Magazinrundschau

Zurück in die Petrischale

Ein Blick in internationale Magazine. Jeden Freitag Mittag
07.03.2014. Elet es Irodalom muss hören, wie im ungarischen Radio die Demonstranten in Kiew als "Heckenschützen" und "Terroristen" beschrieben werden. Im Merkur empfiehlt András Bruck den ungarischen Liberalen etwas weniger Kultiviertheit. In der New York Review of Books stellt Timothy Snyder klar, dass Janukowitschs Oligarchen das reaktionäre Regime bildeten, vor dem die russische Propaganda so gern warnt. Slate begutachtet Vampire als Rockstars. In artechock geißelt Rüdiger Suchsland am Beispiel der Beltracchi-Doku das auf den Hund gekommene Selbst­ver­s­tändnis deutscher Kritiker.

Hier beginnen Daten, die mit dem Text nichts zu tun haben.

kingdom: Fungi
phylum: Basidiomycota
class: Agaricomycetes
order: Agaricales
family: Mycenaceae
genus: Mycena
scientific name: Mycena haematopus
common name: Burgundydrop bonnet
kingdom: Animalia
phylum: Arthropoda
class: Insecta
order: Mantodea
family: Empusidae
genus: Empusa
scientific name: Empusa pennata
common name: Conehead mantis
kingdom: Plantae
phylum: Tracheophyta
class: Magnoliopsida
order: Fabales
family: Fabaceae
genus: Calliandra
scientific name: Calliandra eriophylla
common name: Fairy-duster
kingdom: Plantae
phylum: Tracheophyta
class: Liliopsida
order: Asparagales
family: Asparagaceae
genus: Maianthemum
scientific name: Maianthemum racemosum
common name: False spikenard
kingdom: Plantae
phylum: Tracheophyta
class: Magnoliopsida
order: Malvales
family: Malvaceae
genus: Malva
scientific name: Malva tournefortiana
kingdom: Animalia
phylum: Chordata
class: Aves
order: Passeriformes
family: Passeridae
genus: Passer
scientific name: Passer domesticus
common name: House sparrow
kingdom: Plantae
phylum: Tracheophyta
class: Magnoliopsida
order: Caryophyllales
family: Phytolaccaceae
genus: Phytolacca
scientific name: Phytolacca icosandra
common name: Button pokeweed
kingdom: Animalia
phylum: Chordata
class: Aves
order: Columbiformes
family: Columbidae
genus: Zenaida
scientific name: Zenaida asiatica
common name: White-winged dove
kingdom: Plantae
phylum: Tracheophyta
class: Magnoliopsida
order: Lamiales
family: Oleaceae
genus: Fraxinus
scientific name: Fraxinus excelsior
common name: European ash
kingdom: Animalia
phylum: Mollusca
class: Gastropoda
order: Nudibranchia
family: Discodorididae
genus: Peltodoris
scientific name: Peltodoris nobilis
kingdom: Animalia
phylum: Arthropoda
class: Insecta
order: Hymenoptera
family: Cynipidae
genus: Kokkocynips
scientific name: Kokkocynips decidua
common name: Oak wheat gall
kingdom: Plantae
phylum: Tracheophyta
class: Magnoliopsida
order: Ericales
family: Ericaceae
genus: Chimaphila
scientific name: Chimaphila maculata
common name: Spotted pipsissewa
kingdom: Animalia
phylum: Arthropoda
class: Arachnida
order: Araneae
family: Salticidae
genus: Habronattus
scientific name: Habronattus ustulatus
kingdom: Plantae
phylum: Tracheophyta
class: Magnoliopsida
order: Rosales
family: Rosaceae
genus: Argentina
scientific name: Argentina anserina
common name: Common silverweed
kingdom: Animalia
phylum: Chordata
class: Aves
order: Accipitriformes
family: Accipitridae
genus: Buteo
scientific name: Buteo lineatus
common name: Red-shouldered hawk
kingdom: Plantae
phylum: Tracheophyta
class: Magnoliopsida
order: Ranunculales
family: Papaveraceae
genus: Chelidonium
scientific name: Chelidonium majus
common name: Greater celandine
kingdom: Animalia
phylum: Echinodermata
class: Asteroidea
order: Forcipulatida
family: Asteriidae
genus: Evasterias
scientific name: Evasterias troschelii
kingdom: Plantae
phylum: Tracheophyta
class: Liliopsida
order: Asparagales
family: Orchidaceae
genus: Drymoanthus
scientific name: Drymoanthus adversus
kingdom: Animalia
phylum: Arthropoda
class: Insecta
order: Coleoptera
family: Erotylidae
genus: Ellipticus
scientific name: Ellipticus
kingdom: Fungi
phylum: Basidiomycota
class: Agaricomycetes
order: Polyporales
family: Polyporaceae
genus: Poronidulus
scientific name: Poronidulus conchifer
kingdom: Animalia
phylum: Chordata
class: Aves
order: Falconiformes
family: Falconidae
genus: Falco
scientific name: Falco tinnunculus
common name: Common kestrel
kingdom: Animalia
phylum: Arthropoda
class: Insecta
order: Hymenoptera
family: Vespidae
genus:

artechock (Deutschland), 27.02.2014

Sehr zornig zeigt sich Rüdiger Suchsland darüber, dass Arne Birkenstocks Dokumentarfilm über den Kunstfälscher Wolfgang Beltracchi von den Redaktionen gar nicht erst den Film-, sondern den Kunstkritikern zugeschoben und wohlfeil "wie eine Fortsetzung des Plädoyers der Verteidigung" behandelt wird: "Die Jour­na­listen, die über Kunst und Galerien und die Kunst­szene berichten, nagen an den Knochen, die von diesen reich gedeckten Tafeln abfallen. ... Dass sie sich diese nicht verscherzen wollen, dass sie sogar etwas tun, um ihre Position zu verbes­sern, oder viel­leicht mal selbst ein hübsches Gutachten oder einen Kata­log­auf­satz zu schreiben, oder einen Kura­tor­sessel zu wärmen, kann man ihnen noch nicht einmal unbedingt verdenken. Auch wenn es nicht hübsch aussieht." Ursache dafür sei "letztlich das auf den Hund gekommene Selbst­ver­s­tändnis der Kritik. Von uns allen natürlich. Denn Film­kri­tiker sind nicht besser. Viele von uns verraten die Profes­sion genauso schnell, wenn es mit Macht und Geld gelohnt wird."
Archiv: artechock

Elet es Irodalom (Ungarn), 28.02.2014

Antal Siba empört sich über die Passivität von Ministerpräsident Viktor Orbán und die Berichterstattung der ungarischen öffentlich-rechtlichen Medien zu dem Konflikt in der Ukraine: "Die Ereignisse treiben den Ministerpräsidenten: Er sieht auch, dass auf Menschen geschossen wird, doch wirklich etwas dagegen tun kann er nicht. Einerseits, weil er vor kurzem noch Janukowitsch als Sicherheitsgarant der Region lobte, andererseits, weil er mit Putin auskommen muss. Eine große Wahl hat er also nicht. (…) "In Kiew schießen Heckenschützen auf Angehörige der Sicherheitskräfte. Die Sicherheitsorgane begannen mit dem Aufspüren und der Liquidierung der Terroristen", ist indessen im öffentlich-rechtlichen Radio in der Sendung "Zuhause in der Welt" zu hören, eine Lüge, die wahrscheinlich nur im osteuropäischen Maßstab messbar ist."

Die Nachricht über den Freitod des Dichters, Schriftstellers und Hochschullehrers Szilárd Borbély (mehr hier) erschütterte vergangene Woche die ungarische Öffentlichkeit. Der Autor Péter Nádas würdigt ihn in seinem Nachruf als "einen analytischen Geist, einen im Sein reisenden Menschenwissenschaftler, irgendwo im Schnittpunkt zwischen den Geisteswissenschaften, der Sprachwissenschaft und den Sozialwissenschaften".